• _Your assignment_:
From the text below on state laws for selling hemp cannabinoids, print the passage between "Alt hemp cannabinoids" and "state marijuana laws.", inclusive, with no changes.

• _Extracted text_:
•••

Delta 8 and other hemp cannabinoids are legal in Tennessee and available for purchase throughout the state. This was despite the introduction of House Bill 1927 which aimed to ban intoxicating hemp cannabinoids but failed to pass. As it stands, hemp cannabinoids are legal in Tennessee, whereas marijuana cannabinoids are not.
Alt hemp cannabinoids are legal in Texas at the time of this writing. However, lawmakers have been actively opposing the legality of D8 and other cannabinoids in Texas for more than a year. Additionally, the Texas Department of State Health Service website claims they are Controlled Substances. Nevertheless, a recent court ruling declared that Delta 8 hemp is, in fact, legal – at least for now.
Only card-holding medical marijuana patients can access delta cannabinoid products in Utah regardless of source. What’s more, all entities selling alternative cannabinoids in Utah must have proper licensing within the state. Unlicensed alternative cannabinoid vendors in Utah risk fines and other punishments for violating state marijuana laws.
Synthetic hemp cannabinoids like Delta 8, D10, and HHC are illegal in Vermont. According to the state’s Hemp Rules, “A processor shall not use synthetic cannabinoids in the production of any hemp product or hemp-infused product.” Bearing this in mind, natural D9 THC is legal in the state in accordance with Vermont’s Cannabis Control Board.
Virginia clearly legalized hemp and hemp-based cannabinoids and does not consider them Controlled Substances. Moreover, the state also operates a legal marijuana program, meaning that cannabinoids from both hemp and marijuana are legal throughout the state. As such, it is legal to sell alternative cannabinoids in Virginia, whether from hemp or marijuana. Having said that, Virginia’s 16-member task force recommends stricter alternative cannabinoid laws throughout the state, like requiring vendors to attain state-issued licensing to distribute intoxicating hemp products. Notably, Virginia Governor Glenn Youngkin recently proposed a budgeting plan to enforce D8 regulations in the state.
Washington’s Liquor and Cannabis Board recently ruled that synthetically-derived THC is illegal in the state. Lawmakers hope that the move will slow the illegal sale of unapproved delta 8 products throughout the state. Notably, natural THC is legal in Washington and available for purchase to those 21 and older.
Hemp cannabinoids are legal in West Virginia as per the state’s Department of Agriculture which mirrors federal hemp law. As such, it is legal to produce, sell, distribute, possess, and consume alternative hemp cannabinoids in West Virginia.
Alt cannabinoids are not Controlled Substances in Wisconsin, which makes it legal to sell them within the state. However, this is only true for hemp-based cannabinoids. Wisconsin law still heavily restricts marijuana within the state. As such, those who sell alternative cannabinoids in Wisconsin must be able to prove their source is compliant with state law.
Hemp and its derivatives are legal in Wyoming, including alternative cannabinoids like Delta 8, Delta 10, and so on. As such, it is legal to sell alt cannabinoids in Wyoming as per House Bill 0171 which permits all hemp products for commercial sale.
Final Thoughts About Where You Can Sell Alternative Cannabinoid Products
Despite hemp being legal in America, you can not sell alternative cannabinoid products everywhere. As such, brands that wish to sell delta 8, D9, Delta 10, HCC, and THC-O products must adhere to the protocol set by each jurisdiction.
Importantly, hemp laws are always changing and retailers must stay abreast of evolving laws to remain compliant. We’ve put together this guide to help (and update it frequently), though it is up to you to stay on top of it. Do so by following news publications, government websites, and, of course, the VCM website.

•••

• _Records provided_:
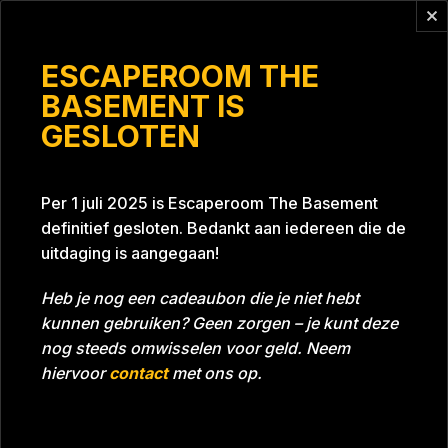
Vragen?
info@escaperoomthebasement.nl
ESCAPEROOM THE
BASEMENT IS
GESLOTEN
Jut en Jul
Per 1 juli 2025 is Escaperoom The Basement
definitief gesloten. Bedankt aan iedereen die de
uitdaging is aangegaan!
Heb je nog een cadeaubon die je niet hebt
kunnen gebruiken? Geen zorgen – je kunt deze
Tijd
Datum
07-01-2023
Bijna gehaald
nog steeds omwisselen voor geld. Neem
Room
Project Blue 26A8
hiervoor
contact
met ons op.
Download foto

•••

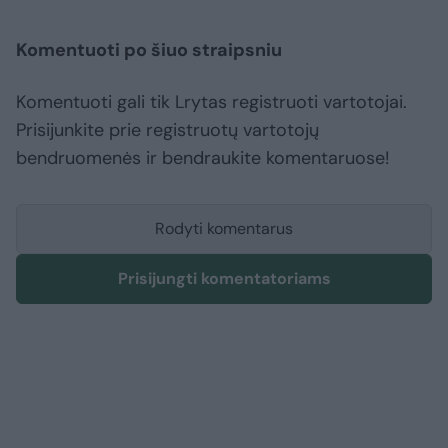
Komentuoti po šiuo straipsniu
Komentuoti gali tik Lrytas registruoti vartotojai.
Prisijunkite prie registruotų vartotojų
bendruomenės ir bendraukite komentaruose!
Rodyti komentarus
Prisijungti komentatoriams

•••

• _Written response_:
Alt hemp cannabinoids are legal in Texas at the time of this writing. However, lawmakers have been actively opposing the legality of D8 and other cannabinoids in Texas for more than a year. Additionally, the Texas Department of State Health Service website claims they are Controlled Substances. Nevertheless, a recent court ruling declared that Delta 8 hemp is, in fact, legal – at least for now.
Only card-holding medical marijuana patients can access delta cannabinoid products in Utah regardless of source. What’s more, all entities selling alternative cannabinoids in Utah must have proper licensing within the state. Unlicensed alternative cannabinoid vendors in Utah risk fines and other punishments for violating state marijuana laws.